Having the TileManager remove an image from the DOM, then setting the
cached image, and then having to position it felt a bit awkward. With the
new beforeload event, the setImage method and putting renderTile before
positionTile, providing the cached image feels way more natural.
Using the Timeline tab of the Chrome Developer Tools, no significant
difference of Paint events can be observed when requestAnimationFrame is
used. So I agree with @elemoine that there is no need to introduce
asynchronous behavior here.
Calculating pixel positions from origin and grid index causes alignment
issues in the grid. By going back to incremental positioning, we get a
result without blank spaces between tiles again.
Performance improvements are achieved by using requestAnimationFrame when
a tile's visibility changes, and by not starting with a blank image when
creating a new tile image. It seems that even Firefox does not show a
loading placeholder when the tile is made visible in an animation.

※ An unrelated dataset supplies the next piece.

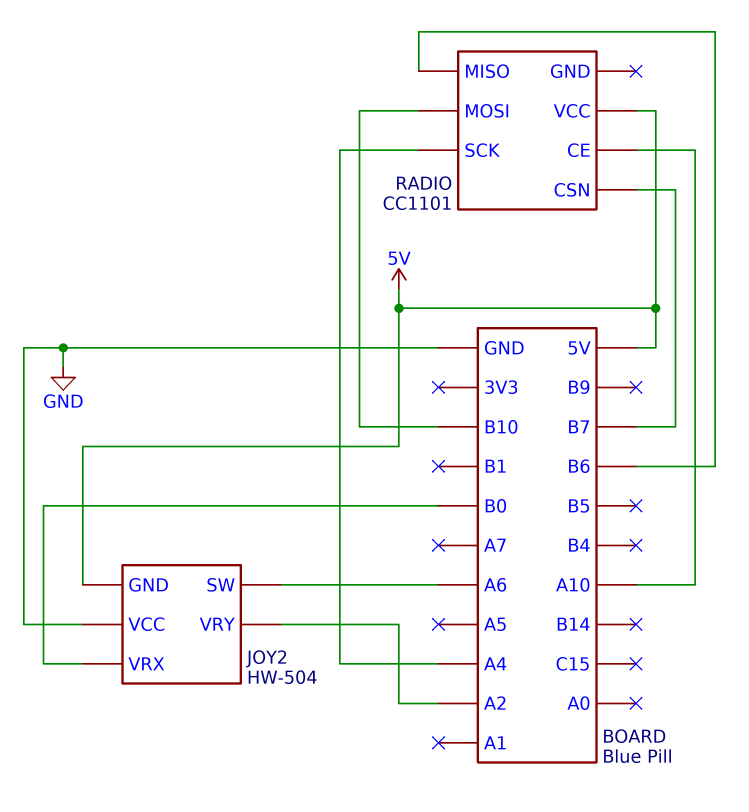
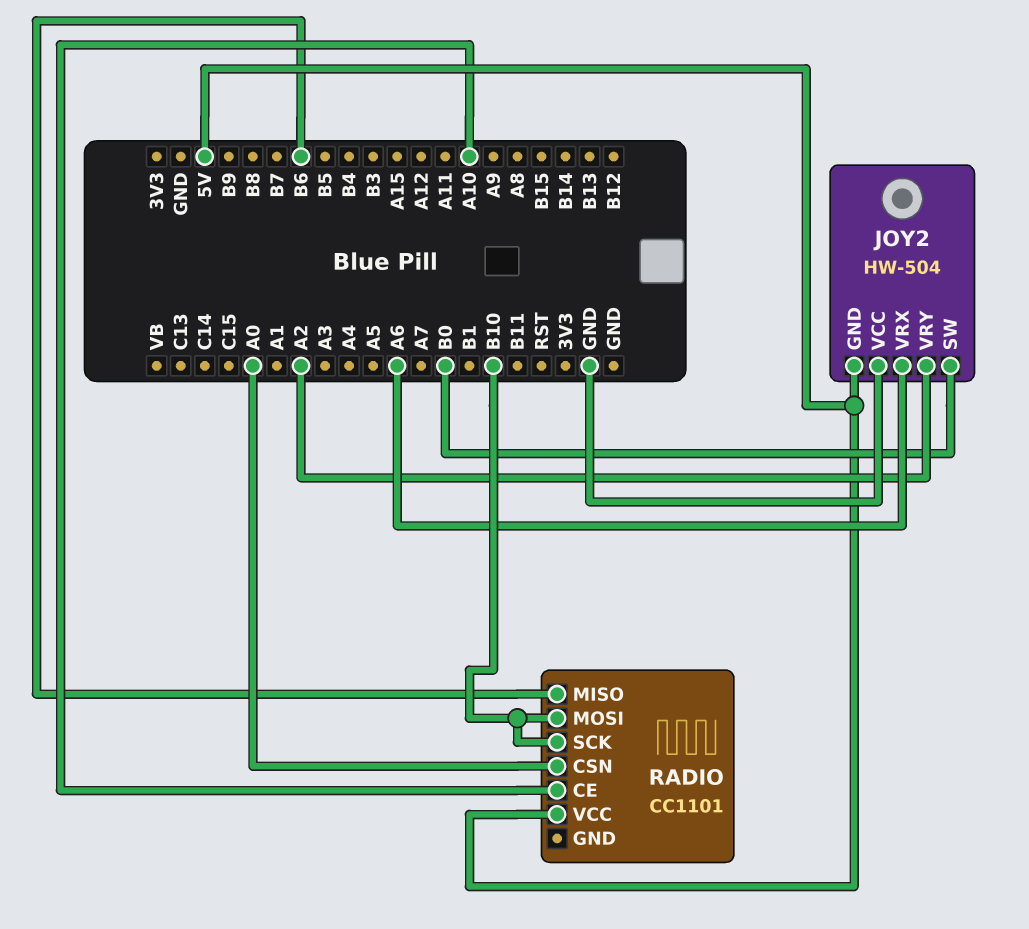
JOY2 pin SW: A6 -> B0
JOY2 pin VRX: B0 -> A6
RADIO pin CSN: B7 -> A0
RADIO pin SCK: A4 -> B10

For this to be useful (i.e. so listeners can see/modify the tile url), a change in Tile.Image is required so we do not fire the loadstart event before we have the url to load.
Having to call two methods to get complete feature information (id and data) is cumbersome. The `getFeatureInfo` method returns an object with both feature id and data.
The tile now has responsibility for resolving feature ids and fetching feature data given x, y pixel offsets with getFeatureId and getFeatureData methods. The layer has corresponding getFeatureId and getFeatureData methods that take a map location, lookup the appropriate tile, and delegate to the tile for the rest of the work.
To get IE7 support, the OpenLayers.Format.JSON parser should be used. This leverages the native JSON.parse method where available. It does add extra weight to UTFGrid builds. However, as of this commit date, we lose large portions of US govt agencies when we exclude IE7.
I would think there would still be an error thrown here. Will put together a test to determine for sure, but I'd think that the default GeoJSON parser used by the protocol would choke on the UTFGrid json.